Section 4.               Representations and Warranties of the Stockholders.  Each Stockholder on such Stockholder’s own behalf hereby severally, and not jointly, represents and warrants to Buyer as follows:

(a)   Ownership of Shares.  Except as set forth on Schedule I hereto, the Stockholder (i) is the sole owner of record and Beneficial Owner of all of the Shares as set forth opposite his, her or its name on Schedule I hereto and (ii) has sole voting power with respect to all of such Shares and has not entered into any voting agreement or voting trust with respect to any such Shares and has not as of the date hereof granted a proxy, a consent or power of attorney with respect to such Shares and, so long as this Agreement is in effect, will not grant any such proxies, consents and powers of attorney with respect to such Shares that are inconsistent with this Agreement.

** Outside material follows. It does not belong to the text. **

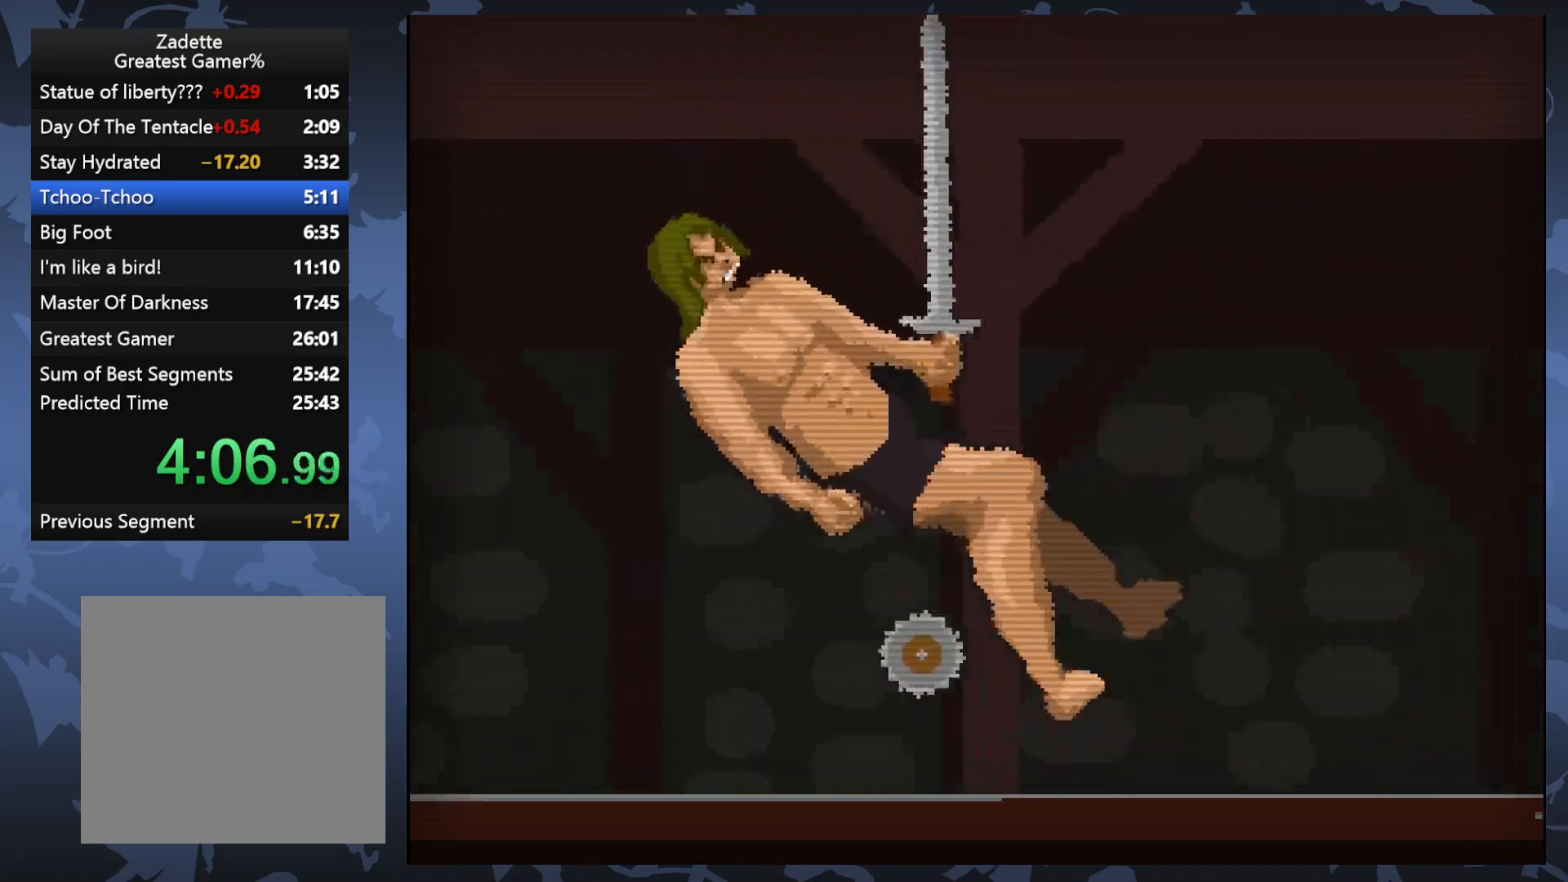
{"buttons": ["DPAD_RIGHT"], "events": [[267, "A", "up"]]}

(b)   Power, Binding Agreement.  The Stockholder has the requisite power and authority to enter into and perform all of its obligations under this Agreement and no further proceedings or actions on the part of such Stockholder are necessary to authorize the execution, delivery or performance by such Stockholder of this Agreement or the consummation by such Stockholder of the transactions contemplated hereby. This Agreement has been duly and validly executed and delivered by the Stockholder and constitutes a valid and binding obligation of the Stockholder, enforceable against the Stockholder in accordance with its terms.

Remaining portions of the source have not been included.